New MeCoDEM Working Paper: Structural working conditions of journalism in Egypt, Kenya, Serbia and South Africa: Empirical findings from interviews with journalists reporting on democratisation conflicts

Empirical findings from interviews with journalists reporting on democratisation conflicts and discussing structural working conditions of journalism in Egypt, Kenya, Serbia and South Africa by Judith LohnerIrene Neverla and Sandra Banjac are now available!

Download at: http://www.mecodem.eu/publications/working-papers

Executive Summary
This report provides an overview of core comparative findings from MeCoDEM interviews with journalists in Egypt, Kenya, Serbia and South Africa. It investigates the structural working conditions of journalistic actors in transitional societies across a set of comparable democratisation conflicts. Empirically, the study builds on qualitative semi-structured face-to face in-depth interviews with 100 professional journalists working for local news organisations in the four countries.
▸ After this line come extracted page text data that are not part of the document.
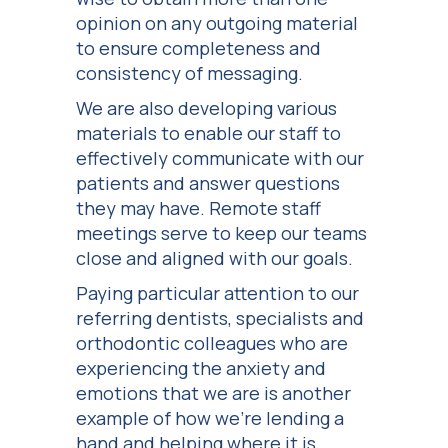
opinion on any outgoing material
to ensure completeness and
consistency of messaging.
We are also developing various
materials to enable our staff to
effectively communicate with our
patients and answer questions
they may have. Remote staff
meetings serve to keep our teams
close and aligned with our goals.
Paying particular attention to our
referring dentists, specialists and
orthodontic colleagues who are
experiencing the anxiety and
emotions that we are is another
example of how we’re lending a
hand and helping where it is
Interviews employed the reconstruction method.

  • The analysis confirms that journalism faces highly complex, ambivalent, contradictory and changing structural conditions in all MeCoDEM countries.
  • The structural conditions of journalism are shaped by legacies of the past (marked by non-democratic regimes and sometimes colonial rule) and persisting power structures. The state and powerful political actors are perceived to play an important role in the media sector, mirrored in different forms of political interference directed at newsrooms and individual journalists in the way of repressive legal frameworks, political ownership and advertising, economic censorship and blackmail, as well as threats directed at the physical and psychological safety of journalists. Journalists perceive the relationship between different communities in society to be reflected in the constitution of and atmosphere among newsroom staff.
  • Even though journalists operate in a more liberal environment than under autocratic rule in Kenya, Serbia and South Africa, media privatisation has created new dependencies and pressures: Against the background of profit-making pressures in capitalist and highly commercialised media markets, journalists claim to work under precarious working conditions, marked by time constraints due to short-staffed newsroom and juniorisation, high professional insecurity and poor salaries arguably making journalists vulnerable to bribery and corruption. Challenges relating to journalistic professionalism also translate into insufficient training on conflict-sensitive reporting and safety measures for journalists reporting on conflicts, low professional organisation and self-regulation, as well as a lack of professional solidarity and prestige.
  • The salience of different elements of structural constraints varies depending on the stages of transition and consolidation which imply different degrees of democratisation relating to media structures. These become evident, for example, in differing levels of legal and practical media freedom, state interference in the newsrooms and the nature of threats against journalists.
  • Also, the nature and salience of structural constraints depends on the conflict context: Violent protests (such as the service delivery protests in South Africa or the Pride Parade in Serbia) become a challenge especially for the physical and psychological safety of reporters working on the ground. Predominantly political conflicts (such as election campaigns) enhance various forms of overt and subtle political interference in the newsrooms and pressures against individual (mainly senior) journalists.